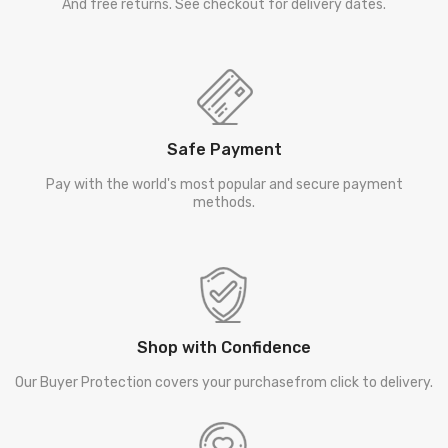
And free returns. See checkout for delivery dates.
Safe Payment
Pay with the world's most popular and secure payment
methods.
Shop with Confidence
Our Buyer Protection covers your purchasefrom click to delivery.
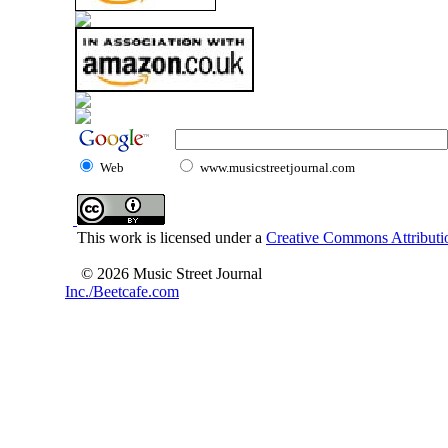
Web
www.musicstreetjournal.com
This work is licensed under a
Creative Commons Attributio
© 2026 Music Street Journal
Inc./Beetcafe.com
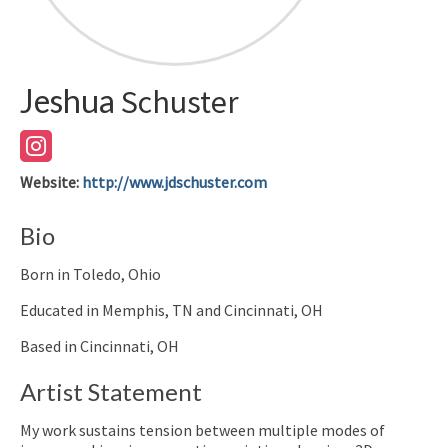
Jeshua
Schuster
Website
:
http://www.jdschuster.com
Bio
Born in Toledo, Ohio
Educated in Memphis, TN and Cincinnati, OH
Based in Cincinnati, OH
Artist Statement
My work sustains tension between multiple modes of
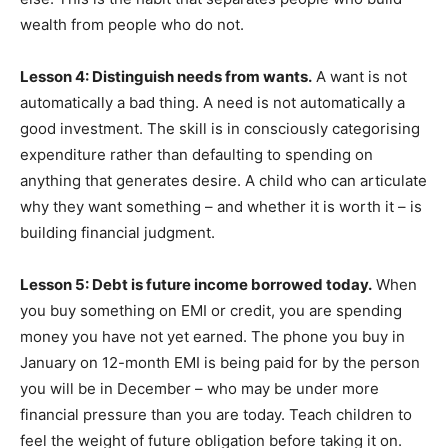
wealth from people who do not.
Lesson 4: Distinguish needs from wants.
A want is not
automatically a bad thing. A need is not automatically a
good investment. The skill is in consciously categorising
expenditure rather than defaulting to spending on
anything that generates desire. A child who can articulate
why they want something – and whether it is worth it – is
building financial judgment.
Lesson 5: Debt is future income borrowed today.
When
you buy something on EMI or credit, you are spending
money you have not yet earned. The phone you buy in
January on 12-month EMI is being paid for by the person
you will be in December – who may be under more
financial pressure than you are today. Teach children to
feel the weight of future obligation before taking it on.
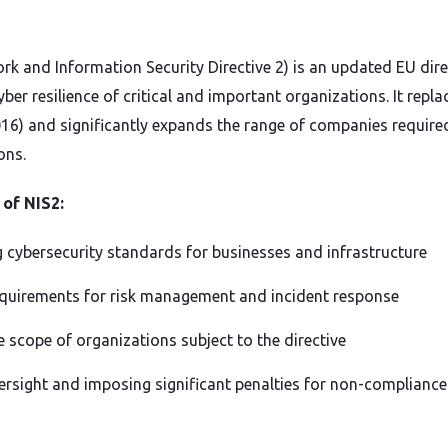
rk and Information Security Directive 2) is an updated EU dire
ber resilience of critical and important organizations. It repla
2016) and significantly expands the range of companies requir
ons.
 of NIS2:
 cybersecurity standards for businesses and infrastructure
equirements for risk management and incident response
 scope of organizations subject to the directive
ersight and imposing significant penalties for non-compliance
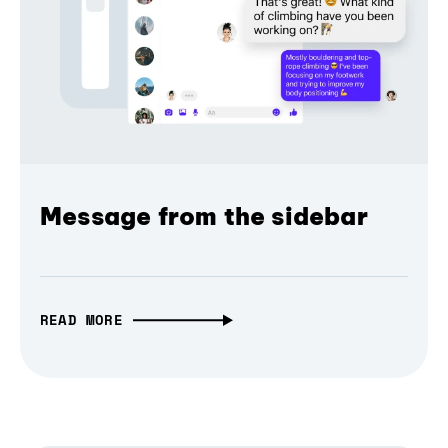
Message from the sidebar
READ MORE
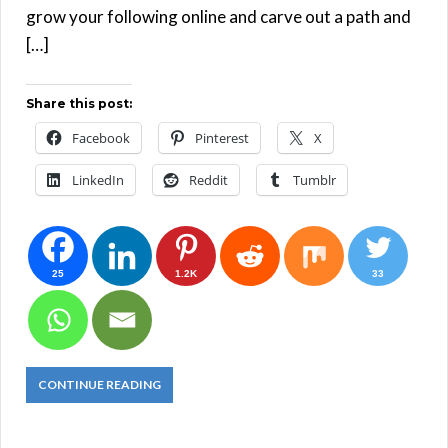
grow your following online and carve out a path and
[…]
Share this post:
Facebook
Pinterest
X
LinkedIn
Reddit
Tumblr
25
1.2K
33
CONTINUE READING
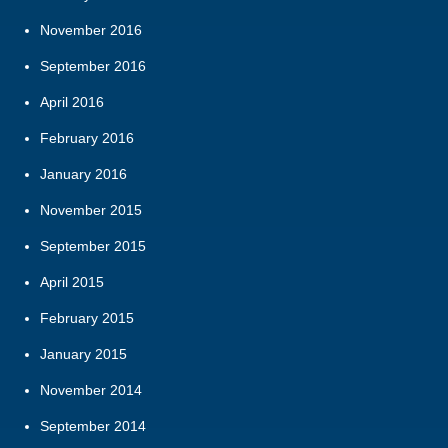
November 2016
September 2016
April 2016
February 2016
January 2016
November 2015
September 2015
April 2015
February 2015
January 2015
November 2014
September 2014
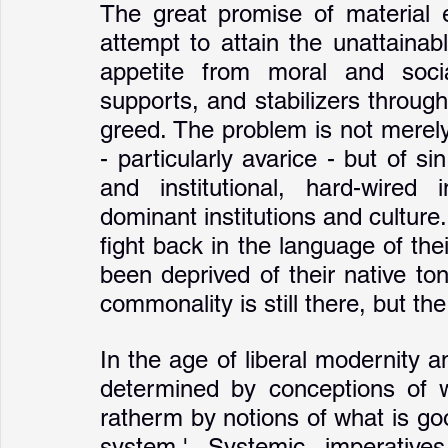
The great promise of material e
attempt to attain the unattainabl
appetite from moral and social
supports, and stabilizers through
greed. The problem is not merely 
- particularly avarice - but of si
and institutional, hard-wired 
dominant institutions and culture. 
fight back in the language of th
been deprived of their native ton
commonality is still there, but th
In the age of liberal modernity an
determined by conceptions of w
ratherm by notions of what is goo
system.' Systemic imperative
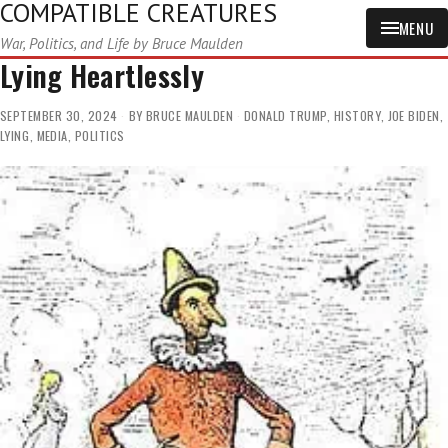
COMPATIBLE CREATURES
MENU
War, Politics, and Life by Bruce Maulden
Lying Heartlessly
SEPTEMBER 30, 2024
BY
BRUCE MAULDEN
DONALD TRUMP
,
HISTORY
,
JOE BIDEN
,
LYING
,
MEDIA
,
POLITICS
*-*-*
** Work instructions **
Copy out the text from every row above, line for line and word for word, and leave the pictures out.

** Exercise result **
And free returns. See checkout for delivery dates.
Safe Payment
Pay with the world's most popular and secure payment
methods.
Shop with Confidence
Our Buyer Protection covers your purchasefrom click to delivery.
Web
www.musicstreetjournal.com
This work is licensed under a
Creative Commons Attributio
© 2026 Music Street Journal
Inc./Beetcafe.com
Jeshua
Schuster
Website
:
http://www.jdschuster.com
Bio
Born in Toledo, Ohio
Educated in Memphis, TN and Cincinnati, OH
Based in Cincinnati, OH
Artist Statement
My work sustains tension between multiple modes of
wealth from people who do not.
Lesson 4: Distinguish needs from wants.
A want is not
automatically a bad thing. A need is not automatically a
good investment. The skill is in consciously categorising
expenditure rather than defaulting to spending on
anything that generates desire. A child who can articulate
why they want something – and whether it is worth it – is
building financial judgment.
Lesson 5: Debt is future income borrowed today.
When
you buy something on EMI or credit, you are spending
money you have not yet earned. The phone you buy in
January on 12-month EMI is being paid for by the person
you will be in December – who may be under more
financial pressure than you are today. Teach children to
feel the weight of future obligation before taking it on.
rk and Information Security Directive 2) is an updated EU dire
ber resilience of critical and important organizations. It repla
2016) and significantly expands the range of companies requir
ons.
 of NIS2:
 cybersecurity standards for businesses and infrastructure
equirements for risk management and incident response
 scope of organizations subject to the directive
ersight and imposing significant penalties for non-compliance
Message from the sidebar
READ MORE
grow your following online and carve out a path and
[…]
Share this post:
Facebook
Pinterest
X
LinkedIn
Reddit
Tumblr
25
1.2K
33
CONTINUE READING
November 2016
September 2016
April 2016
February 2016
January 2016
November 2015
September 2015
April 2015
February 2015
January 2015
November 2014
September 2014
The great promise of material e
attempt to attain the unattainabl
appetite from moral and social
supports, and stabilizers through
greed. The problem is not merely 
- particularly avarice - but of si
and institutional, hard-wired 
dominant institutions and culture. 
fight back in the language of th
been deprived of their native ton
commonality is still there, but th
In the age of liberal modernity an
determined by conceptions of w
ratherm by notions of what is goo
system.' Systemic imperative
COMPATIBLE CREATURES
MENU
War, Politics, and Life by Bruce Maulden
Lying Heartlessly
SEPTEMBER 30, 2024
BY
BRUCE MAULDEN
DONALD TRUMP
,
HISTORY
,
JOE BIDEN
,
LYING
,
MEDIA
,
POLITICS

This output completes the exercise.